• Your goal: Write out the line that contains "聖墓堂、花園塚等歷史遺跡。賴牧師為我們講解亞伯拉", then every following line to the end of the records below, with no other lines and no changes.

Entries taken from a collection
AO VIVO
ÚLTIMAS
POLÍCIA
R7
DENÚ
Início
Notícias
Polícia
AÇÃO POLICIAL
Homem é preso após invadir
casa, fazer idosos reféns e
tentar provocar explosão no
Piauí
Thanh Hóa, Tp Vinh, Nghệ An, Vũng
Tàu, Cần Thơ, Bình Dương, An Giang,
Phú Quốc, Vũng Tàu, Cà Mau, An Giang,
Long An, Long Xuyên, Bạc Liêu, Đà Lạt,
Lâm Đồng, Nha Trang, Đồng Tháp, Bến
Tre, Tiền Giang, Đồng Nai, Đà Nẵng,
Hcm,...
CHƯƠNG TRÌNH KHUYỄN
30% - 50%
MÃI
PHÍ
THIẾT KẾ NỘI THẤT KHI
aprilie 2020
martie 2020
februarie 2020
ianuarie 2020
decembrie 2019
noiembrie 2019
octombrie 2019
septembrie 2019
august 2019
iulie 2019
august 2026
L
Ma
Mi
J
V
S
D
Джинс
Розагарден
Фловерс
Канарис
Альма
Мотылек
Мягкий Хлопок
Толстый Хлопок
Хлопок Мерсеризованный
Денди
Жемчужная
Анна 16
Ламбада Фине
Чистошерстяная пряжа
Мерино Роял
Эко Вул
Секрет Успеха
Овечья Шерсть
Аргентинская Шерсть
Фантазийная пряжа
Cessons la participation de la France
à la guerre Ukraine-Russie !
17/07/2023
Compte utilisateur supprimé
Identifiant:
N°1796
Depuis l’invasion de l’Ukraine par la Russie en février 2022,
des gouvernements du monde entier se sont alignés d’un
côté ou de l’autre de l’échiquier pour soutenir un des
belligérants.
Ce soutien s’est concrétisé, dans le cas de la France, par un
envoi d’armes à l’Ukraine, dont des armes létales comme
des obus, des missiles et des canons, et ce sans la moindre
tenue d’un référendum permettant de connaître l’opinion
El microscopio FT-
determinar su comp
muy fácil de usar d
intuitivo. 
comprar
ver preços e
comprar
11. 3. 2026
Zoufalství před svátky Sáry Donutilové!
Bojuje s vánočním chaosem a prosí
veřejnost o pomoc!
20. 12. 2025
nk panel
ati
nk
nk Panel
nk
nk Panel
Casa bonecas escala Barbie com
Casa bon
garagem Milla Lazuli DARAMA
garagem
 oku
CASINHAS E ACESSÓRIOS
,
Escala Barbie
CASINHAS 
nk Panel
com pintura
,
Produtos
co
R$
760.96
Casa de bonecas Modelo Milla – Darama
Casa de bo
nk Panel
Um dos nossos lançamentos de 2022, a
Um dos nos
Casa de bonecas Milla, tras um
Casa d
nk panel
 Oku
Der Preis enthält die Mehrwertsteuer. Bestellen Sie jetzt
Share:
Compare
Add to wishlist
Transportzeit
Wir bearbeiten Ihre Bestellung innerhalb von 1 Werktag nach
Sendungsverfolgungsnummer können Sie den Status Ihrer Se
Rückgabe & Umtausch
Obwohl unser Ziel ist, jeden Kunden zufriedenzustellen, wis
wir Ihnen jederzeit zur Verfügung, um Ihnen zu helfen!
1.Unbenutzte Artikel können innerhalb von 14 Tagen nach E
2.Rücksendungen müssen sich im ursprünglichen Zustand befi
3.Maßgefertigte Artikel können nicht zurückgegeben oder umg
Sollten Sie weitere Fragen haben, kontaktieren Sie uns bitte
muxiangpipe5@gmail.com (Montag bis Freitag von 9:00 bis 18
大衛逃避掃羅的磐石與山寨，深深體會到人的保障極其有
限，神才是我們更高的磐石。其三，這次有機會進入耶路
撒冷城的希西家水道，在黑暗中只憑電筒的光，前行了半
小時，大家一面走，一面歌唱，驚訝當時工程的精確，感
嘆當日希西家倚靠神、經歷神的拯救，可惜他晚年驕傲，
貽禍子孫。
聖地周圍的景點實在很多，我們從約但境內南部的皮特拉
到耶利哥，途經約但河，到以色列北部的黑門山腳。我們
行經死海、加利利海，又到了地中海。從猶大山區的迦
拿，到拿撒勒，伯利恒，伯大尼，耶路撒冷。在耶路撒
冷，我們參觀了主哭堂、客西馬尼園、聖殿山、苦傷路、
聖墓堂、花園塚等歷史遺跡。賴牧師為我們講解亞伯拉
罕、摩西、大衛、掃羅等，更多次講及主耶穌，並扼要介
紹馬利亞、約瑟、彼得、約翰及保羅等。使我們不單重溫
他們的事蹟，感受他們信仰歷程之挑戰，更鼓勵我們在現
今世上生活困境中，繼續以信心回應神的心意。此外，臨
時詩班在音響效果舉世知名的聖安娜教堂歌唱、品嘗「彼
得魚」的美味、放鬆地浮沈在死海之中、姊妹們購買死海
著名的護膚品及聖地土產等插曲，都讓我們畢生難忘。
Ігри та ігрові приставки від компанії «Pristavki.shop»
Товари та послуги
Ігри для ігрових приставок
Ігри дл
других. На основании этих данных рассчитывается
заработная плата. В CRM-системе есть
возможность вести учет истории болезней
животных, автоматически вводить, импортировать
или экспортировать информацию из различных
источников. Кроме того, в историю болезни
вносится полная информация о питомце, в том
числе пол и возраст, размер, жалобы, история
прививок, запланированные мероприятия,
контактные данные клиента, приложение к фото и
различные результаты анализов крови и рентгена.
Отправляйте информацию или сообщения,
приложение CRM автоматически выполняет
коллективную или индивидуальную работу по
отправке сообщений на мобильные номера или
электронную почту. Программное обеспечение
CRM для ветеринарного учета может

• Written response:
聖墓堂、花園塚等歷史遺跡。賴牧師為我們講解亞伯拉
罕、摩西、大衛、掃羅等，更多次講及主耶穌，並扼要介
紹馬利亞、約瑟、彼得、約翰及保羅等。使我們不單重溫
他們的事蹟，感受他們信仰歷程之挑戰，更鼓勵我們在現
今世上生活困境中，繼續以信心回應神的心意。此外，臨
時詩班在音響效果舉世知名的聖安娜教堂歌唱、品嘗「彼
得魚」的美味、放鬆地浮沈在死海之中、姊妹們購買死海
著名的護膚品及聖地土產等插曲，都讓我們畢生難忘。
Ігри та ігрові приставки від компанії «Pristavki.shop»
Товари та послуги
Ігри для ігрових приставок
Ігри дл
других. На основании этих данных рассчитывается
заработная плата. В CRM-системе есть
возможность вести учет истории болезней
животных, автоматически вводить, импортировать
или экспортировать информацию из различных
источников. Кроме того, в историю болезни
вносится полная информация о питомце, в том
числе пол и возраст, размер, жалобы, история
прививок, запланированные мероприятия,
контактные данные клиента, приложение к фото и
различные результаты анализов крови и рентгена.
Отправляйте информацию или сообщения,
приложение CRM автоматически выполняет
коллективную или индивидуальную работу по
отправке сообщений на мобильные номера или
электронную почту. Программное обеспечение
CRM для ветеринарного учета может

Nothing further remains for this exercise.